5.Meningkatkan kesetiaan pada saat yang sama mengurangi tingkat kemangkiran.

6.Mendorong kerja sama yang lebih baik dengan sesama rekan kerja dalam meningkatkan

pengawasan dan produktivitas.

7.Mengurangi tugas pengawasan (pengendalian) dari manajemen menengah dalam pekerjaan

operasional sehari-hari, sehingga para manajer lebih mempunyai waktu dan perhatian terhadap

masalah-masalah yang lebih besar.

8.Menyiapkan karyawan untuk berkembang dan menghadapi perubahan dan tuntutan persaingan.

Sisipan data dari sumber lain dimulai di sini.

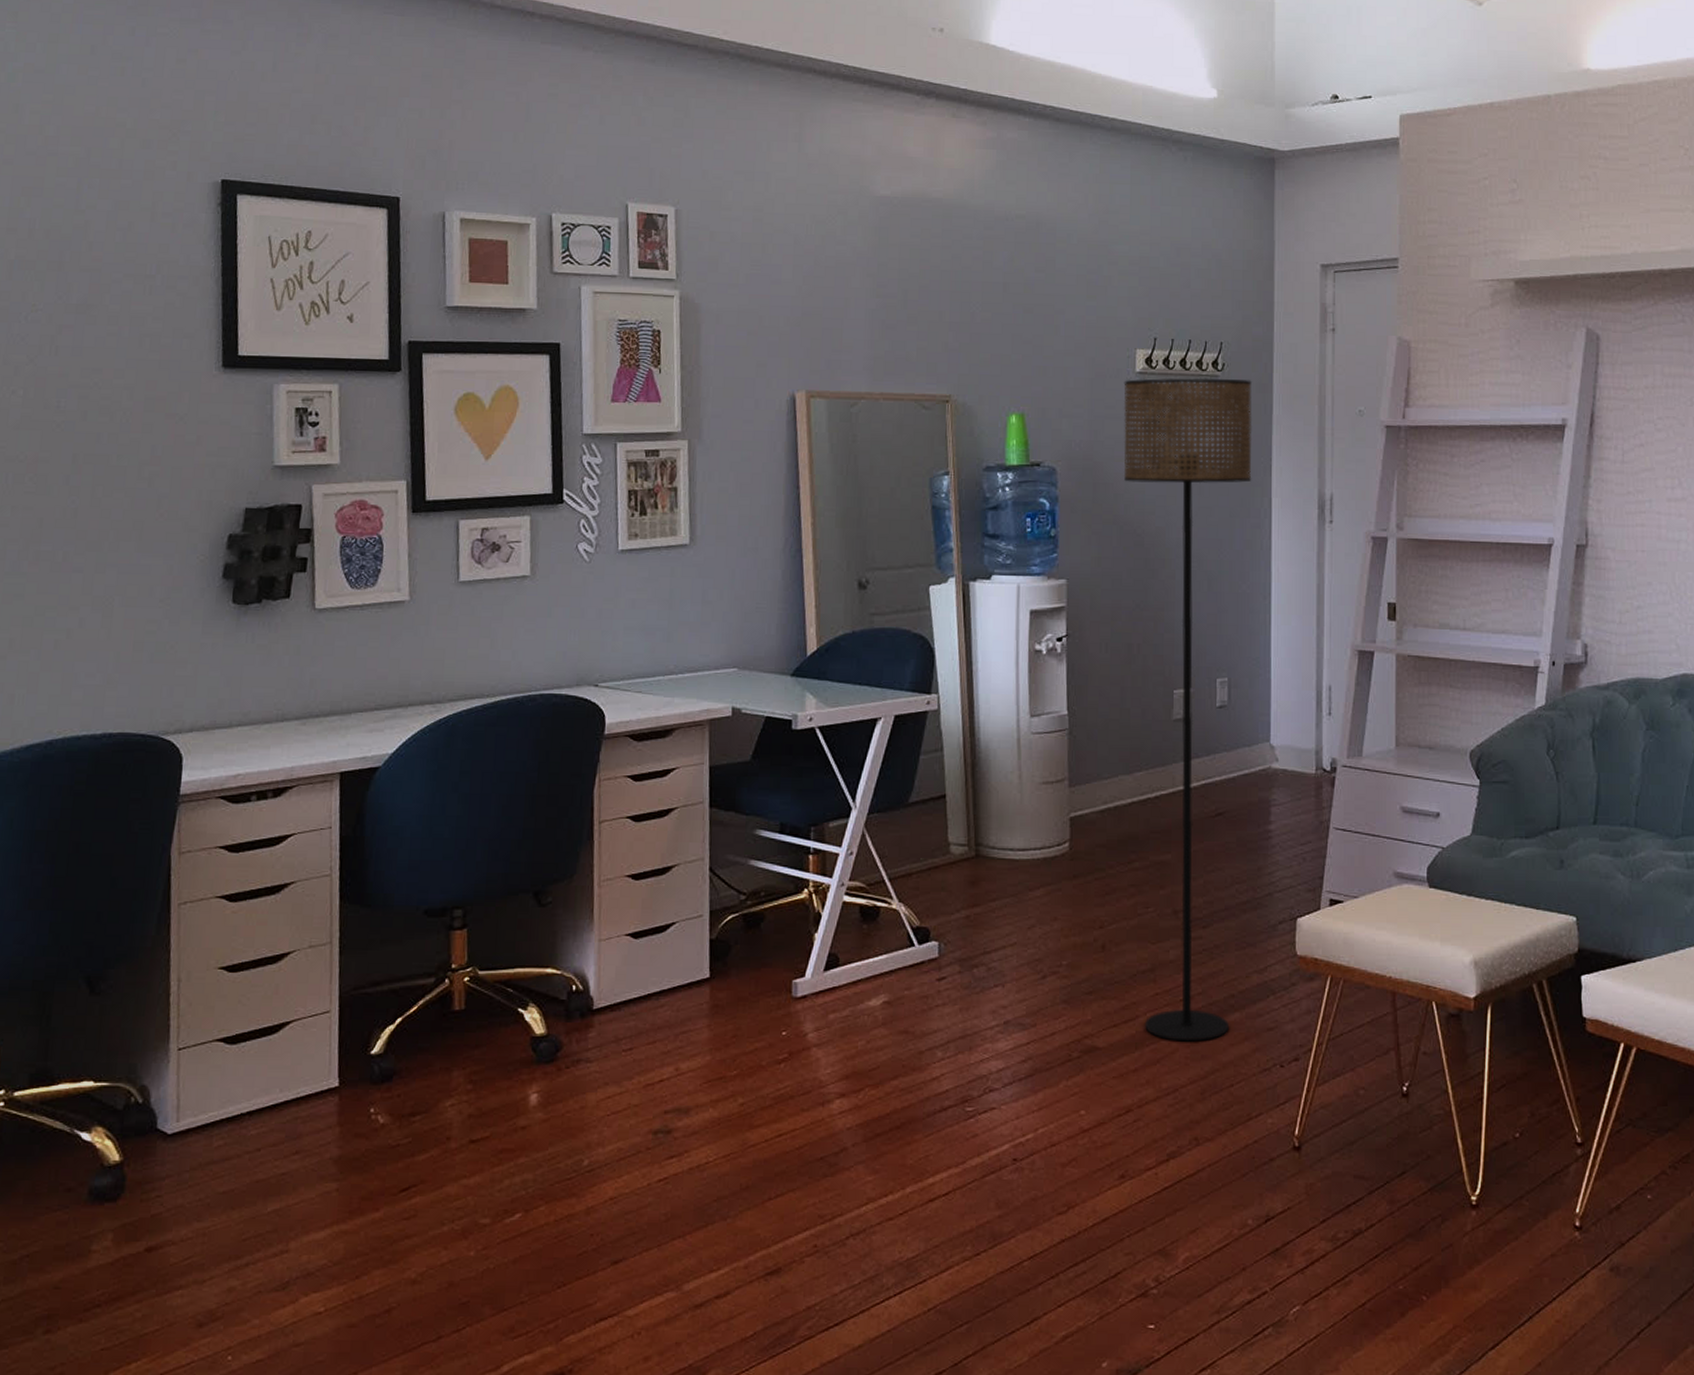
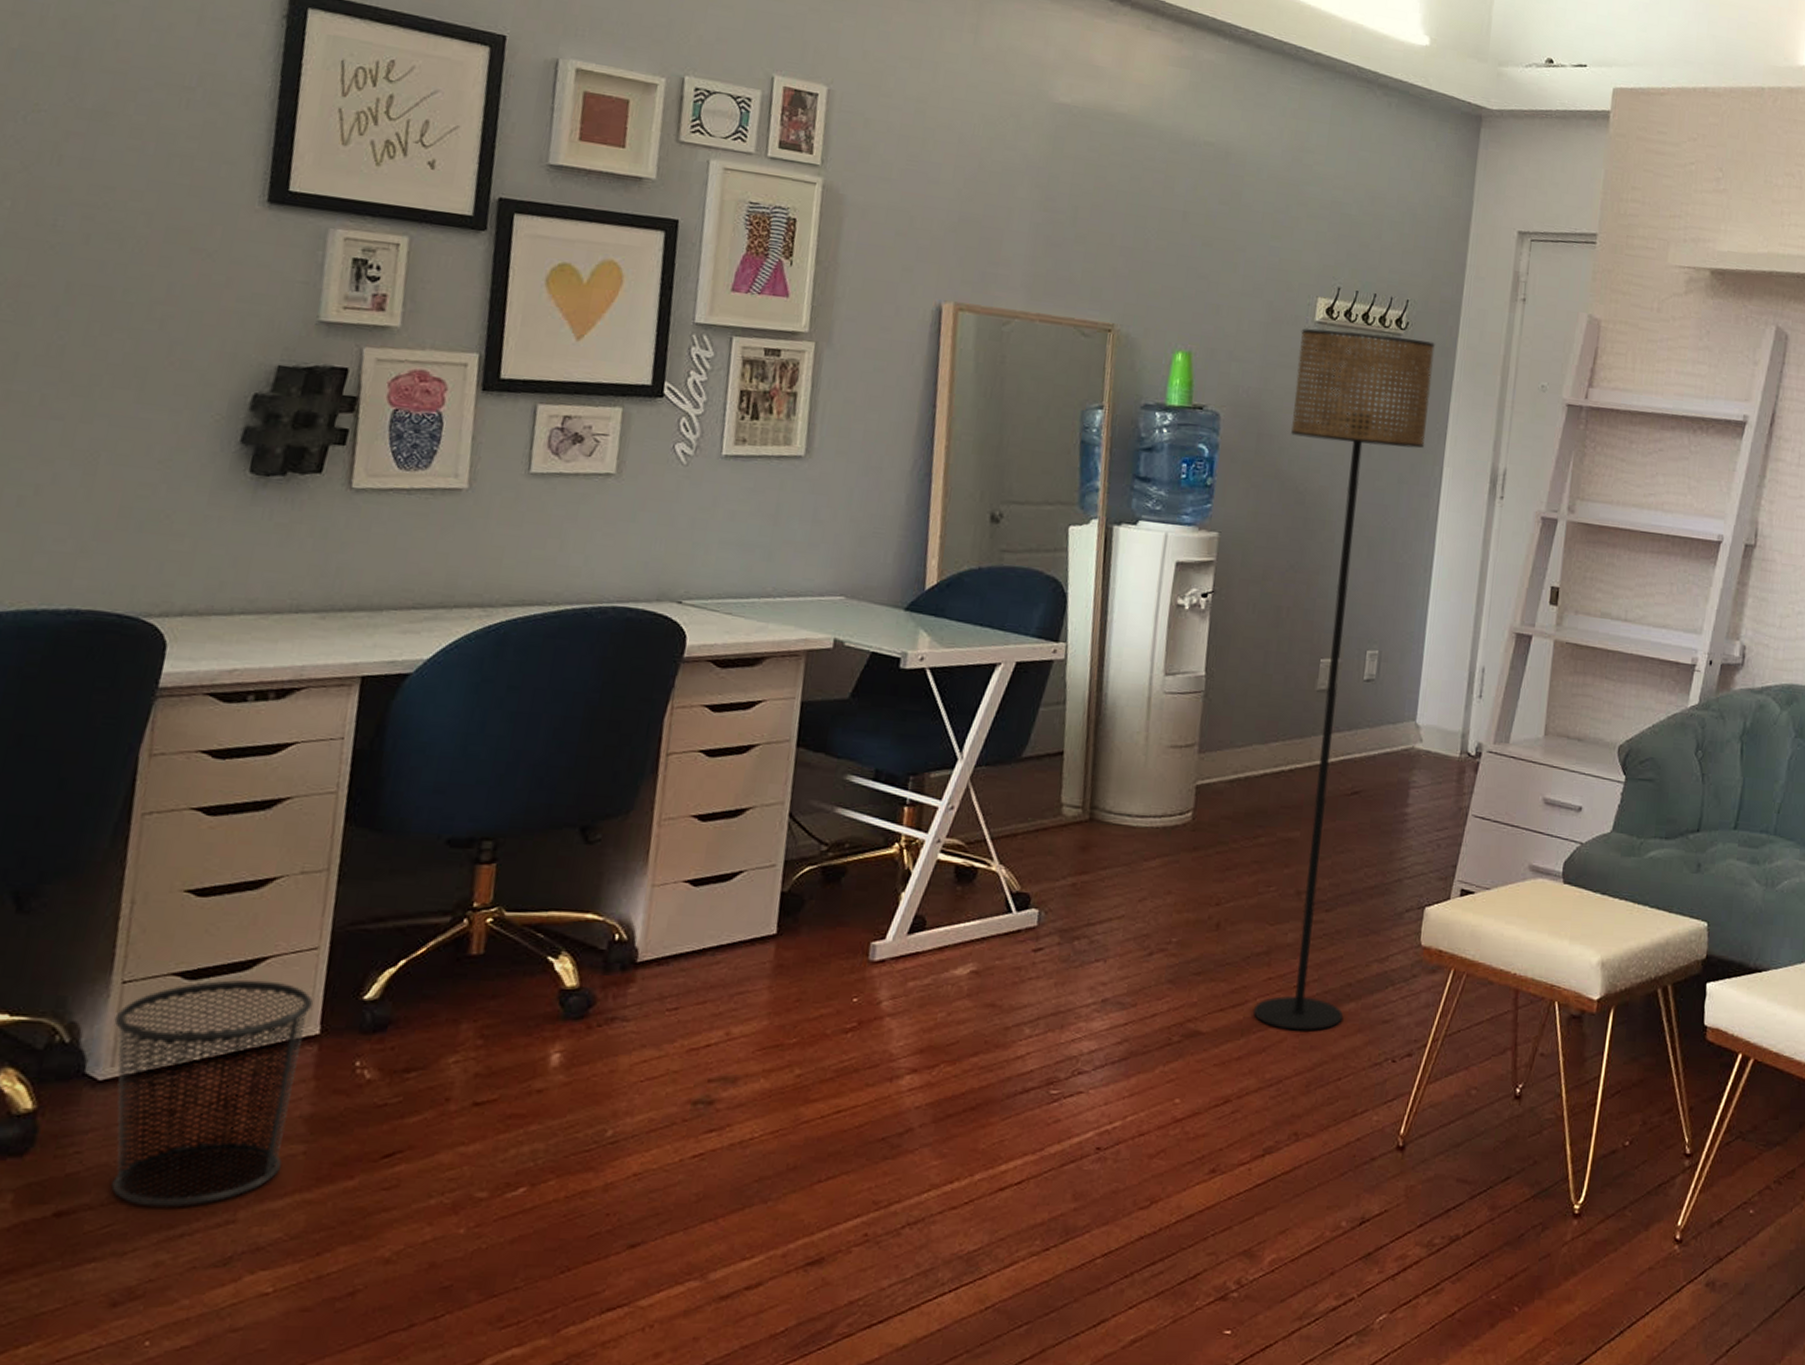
waste bin: none [175,1042,331,1241] -> present [111,979,314,1208]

9.Meningkatkan daya saing bisnis.

Untuk melaksanakan pemberdayaan tersebut, biasanya organisasi kemudian menyususun dan

menentukan visi serta misi organisasi. Disampingi itu, perusahaan melaksanakan pula rencana

strategis dan berbagai macam pelatihan yang berkaitan dengan pemberdayaan karyawan, seperti :

membangun kerja sama tim, pemberdayaan kepemimpinan dan motivasi, kepekaan emosional di

tempat kerja, peningkatan kualitas terus-menerus, pelatihan ketrampilan khusus yang berkaitan

dengan pekerjaan dan lain sebagainya.